Identitas yang Cair

Sumber foto: Berdikari Book
“Identitas tidaklah terberi sekali untuk selamanya: ia dibangun dan berubah sepanjang kurun hayat seseorang. [...] Tidak banyak unsur-unsur yang akan membentuk identitas kita sudah ada dalam diri ini sejak lahir.” Kata Amin Maalouf memulai bagian ketiga pada bab satu buku In the Name of Identity.

Memang benar. Kalau hendak dipertegas, identitas adalah konstruksi. Entah itu konstruksi lingkungan sosial ataupun konstruksi politis. Jenis kelamin dan warna kulit memang given.
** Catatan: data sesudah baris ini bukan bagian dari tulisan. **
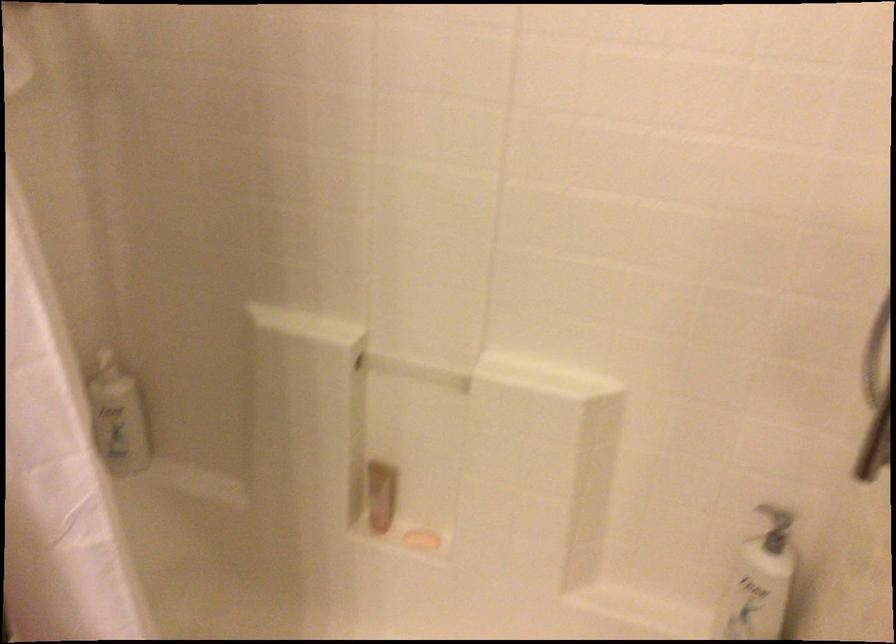
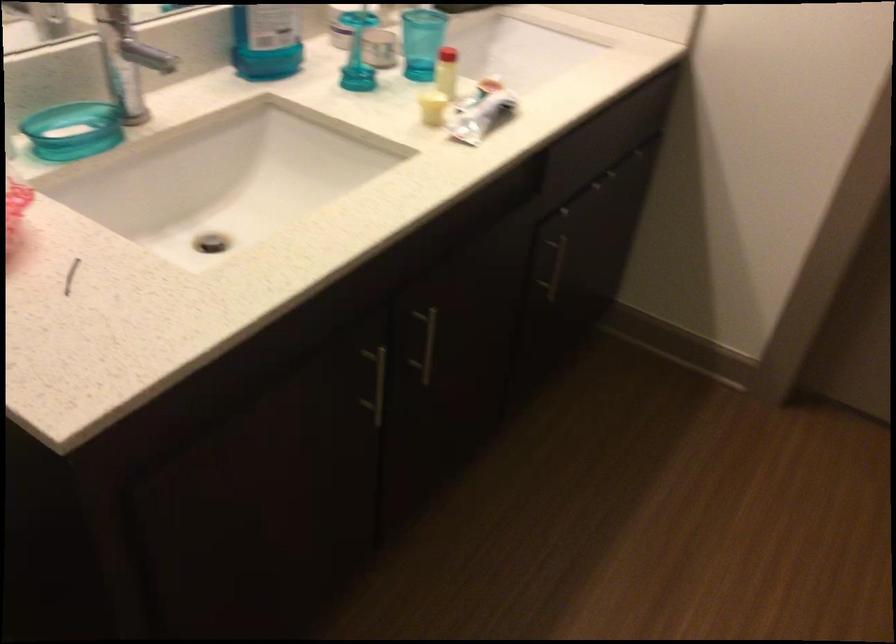
First-person continuous shooting, in which direction is the camera rotating?

The camera's rotation is toward left-down.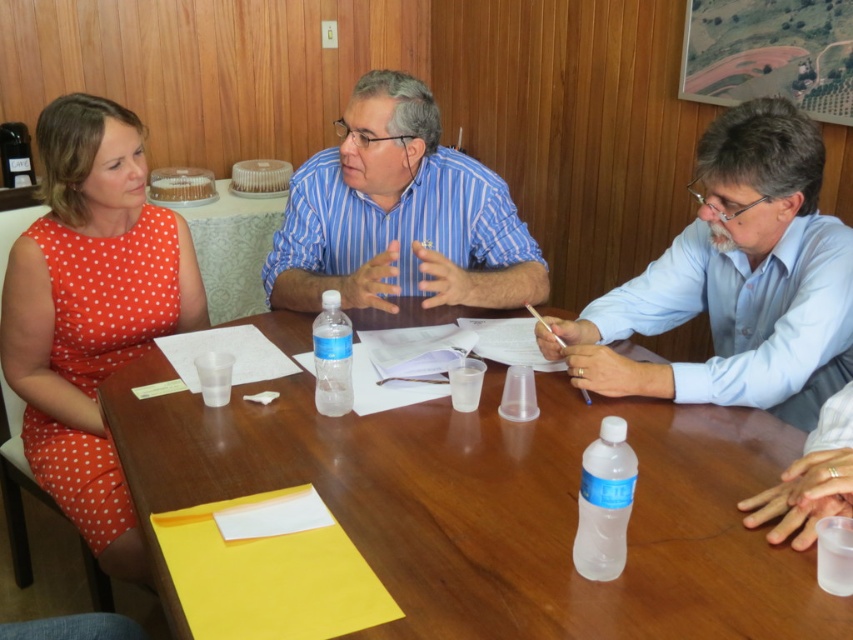
Question: Can you confirm if orange polka dot dress at left is bigger than blue striped shirt at center?

Choices:
 (A) no
 (B) yes

Answer: (B)

Question: Which of the following is the farthest from the observer?

Choices:
 (A) orange polka dot dress at left
 (B) blue smooth shirt at right
 (C) blue striped shirt at center

Answer: (C)

Question: Which point is farther to the camera?

Choices:
 (A) clear plastic water bottle at center
 (B) blue smooth shirt at right
 (C) wooden table at center

Answer: (B)

Question: Which object is closer to the camera taking this photo?

Choices:
 (A) clear plastic water bottle at center
 (B) blue smooth shirt at right
 (C) clear plastic bottle at center

Answer: (C)

Question: Does blue smooth shirt at right have a greater width compared to clear plastic bottle at center?

Choices:
 (A) no
 (B) yes

Answer: (B)

Question: Can you confirm if blue smooth shirt at right is smaller than clear plastic water bottle at center?

Choices:
 (A) no
 (B) yes

Answer: (A)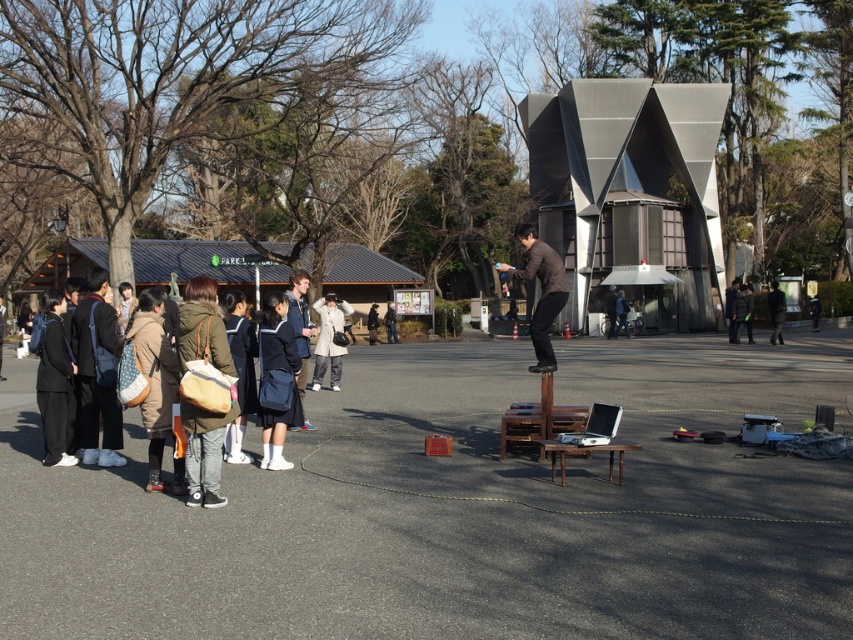
Which of these two, dark blue jacket at left or brown leather jacket at center, stands taller?

Standing taller between the two is brown leather jacket at center.

Who is lower down, dark blue jacket at left or brown leather jacket at center?

dark blue jacket at left is below.

From the picture: Measure the distance between dark blue jacket at left and camera.

dark blue jacket at left and camera are 8.78 meters apart from each other.

Image resolution: width=853 pixels, height=640 pixels. Find the location of `dark blue jacket at left`. dark blue jacket at left is located at coordinates (97, 372).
Tapi setiap masyarakat memandang signifikansi keduanya berbeda, bahkan kerap bertolak belakang. Terlahir sebagai perempuan di Minangkabau berbeda dengan terlahir di Jawa. Demikian pula perihal kulit yang sampai hari ini saya kira masih ada sisa-sisa politik apartheid: yang kulit putih lebih superior (cantik, tampan, pintar, dsb.) ketimbang yang kulit hitam.

Selalu ada konstruksi terhadap identitas. Konstruksi tersebut berimplikasi pada ketidaksetaraan identitas; superior dan inferior. Misalnya, identitas Barat masih dinilai superior ketimbang identitas Timur.

Identitas sebagai konstruksi adalah kepercayaan akan tidak adanya identitas tunggal. Saya sendiri menolak identitas tunggal. Jika yang banyak muncul ke permukaan adalah identitas berdasar agama, tidak serta merta agama sebagai identitas tunggal. Hanya soal yang dominan saja atau berbasis isu saja. Sebagai contoh, ketika Ahok dinilai menista agama, identitas agama muncul dan dominan. Dan orang-orang kemudian bersatu mengatasnamakan diri sebagai bangsa Indonesia ketika bendera Indonesia terbalik di buku panduan Sea Games 2017. Lebih kompleks lagi jika identitas dipolitisir untuk kepentingan meraih kekuasaan saja.


Chantal Mouffe menyebut: every identity is relational. Setiap identitas memiliki keterkaitan dengan ‘yang-lain’. “Identitas saya adalah apa yang mencegah saya menjadi identik dengan orang lain,” kata Amin Maalouf. Butuh orang lain (them) untuk menjustifikasi identitas kita (we). Konsekuensinya, tidak ada identitas yang penuh. Dalam identifikasi, selalu ada ruang kosong tempat bernanung ‘yang-lain’, yang non-identik. Meminjam pernyataan Emmanuel Levinas, ada ‘wajah yang-lain’ dalam diri ‘kita’.